BRISTOL, Va. (WJHL) In Bristol, Virginia, a 155-year-old church served as the hub for the black community during segregation.
It bears a new name since its creation in 1865, and has a pastor who has led the congregation for nearly six decades.
The hymns of praise continue to ring through Lee Street Baptist Church
The man in the pulpit has led the congregation for decades. His name is Dr. Willis A. Johnson, also known as Dr. W.A. Johnson.
“It was in 1961 when I came here. I came here from Virginia University in Richmond, after seven years of training,” Dr. Johnson said.

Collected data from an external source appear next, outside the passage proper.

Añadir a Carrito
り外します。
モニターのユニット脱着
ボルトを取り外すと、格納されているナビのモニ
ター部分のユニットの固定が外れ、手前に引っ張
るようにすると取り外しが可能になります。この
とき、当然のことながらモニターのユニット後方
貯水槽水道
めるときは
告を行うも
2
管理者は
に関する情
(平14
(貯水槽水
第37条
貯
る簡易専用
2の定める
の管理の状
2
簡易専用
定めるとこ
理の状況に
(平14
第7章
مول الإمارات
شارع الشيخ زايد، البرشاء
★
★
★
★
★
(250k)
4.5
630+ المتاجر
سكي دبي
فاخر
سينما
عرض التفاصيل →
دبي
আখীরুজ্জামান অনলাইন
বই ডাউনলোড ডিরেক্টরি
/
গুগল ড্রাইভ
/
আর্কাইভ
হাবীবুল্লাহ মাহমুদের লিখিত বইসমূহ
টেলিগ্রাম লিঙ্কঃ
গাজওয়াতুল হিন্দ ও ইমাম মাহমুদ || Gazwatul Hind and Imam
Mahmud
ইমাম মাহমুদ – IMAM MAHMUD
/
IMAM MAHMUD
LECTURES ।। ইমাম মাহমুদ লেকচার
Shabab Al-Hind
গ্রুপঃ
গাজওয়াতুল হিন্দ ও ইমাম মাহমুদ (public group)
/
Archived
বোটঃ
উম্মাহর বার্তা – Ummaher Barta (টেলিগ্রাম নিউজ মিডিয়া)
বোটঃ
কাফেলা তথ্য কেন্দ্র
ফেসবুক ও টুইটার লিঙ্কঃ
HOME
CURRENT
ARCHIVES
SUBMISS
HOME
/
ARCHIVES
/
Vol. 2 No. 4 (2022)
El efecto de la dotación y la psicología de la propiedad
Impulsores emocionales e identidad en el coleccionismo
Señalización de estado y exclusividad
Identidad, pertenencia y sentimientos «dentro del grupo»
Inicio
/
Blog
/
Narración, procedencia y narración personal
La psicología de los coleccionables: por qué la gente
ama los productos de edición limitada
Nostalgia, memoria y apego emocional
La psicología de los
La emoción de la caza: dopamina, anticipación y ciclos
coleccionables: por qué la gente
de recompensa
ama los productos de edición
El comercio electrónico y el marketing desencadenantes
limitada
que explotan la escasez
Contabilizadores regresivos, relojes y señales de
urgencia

In his 59 years as pastor, the spiritual leader has become influential in the City of Bristol, across the region and in the state of Virginia. The street alongside the church even bears his name.
“It’s still the strongest church in the area,” Dr. Johnson said. “Great church, great people. I would say a great pastor but I’ll let somebody else say that,” he laughed.
Geneva Brown said, “He’s part of not only the church family but each individual person in the congregation.”
The place of worship was created after slavery was abolished, in 1865, initially called the “Anglo-African Baptist Church”.
“It was started by slaves — ex-slaves. When they were set free, in 1865, the first thing they did was got the church,” Dr. Johnson said. “They had to have a church, they had to have schools for their children. They were on their own.”
It was originally located in the downtown area, but Dr. Johnson decided to change its location.
“It’s one little church sitting there on the street, with no parking and we had about 300 members.”
The church and its pastor cherishes another piece of its ministry: the gospel choir, who use their God-given talent for the glory of God.
“The choir.. that was one of the famous choirs in the area,” Dr. Johnson said.
Brown said, “When your pastor brings up the word, you have to carry yourself in the way God wants you to be.”
President of the gospel choir, Geneva Brown, has been a part of the Lee Street choir – since she was five.
“This is my family church,” Brown said. “It’s known as the greater Lee Street Baptist Church and it has been that.”
The church follows Dr. Johnson’s motto of “reaching people and touching lives.”
“Things are good. Things are strong. We’ve got a good church,” Dr. Johnson said.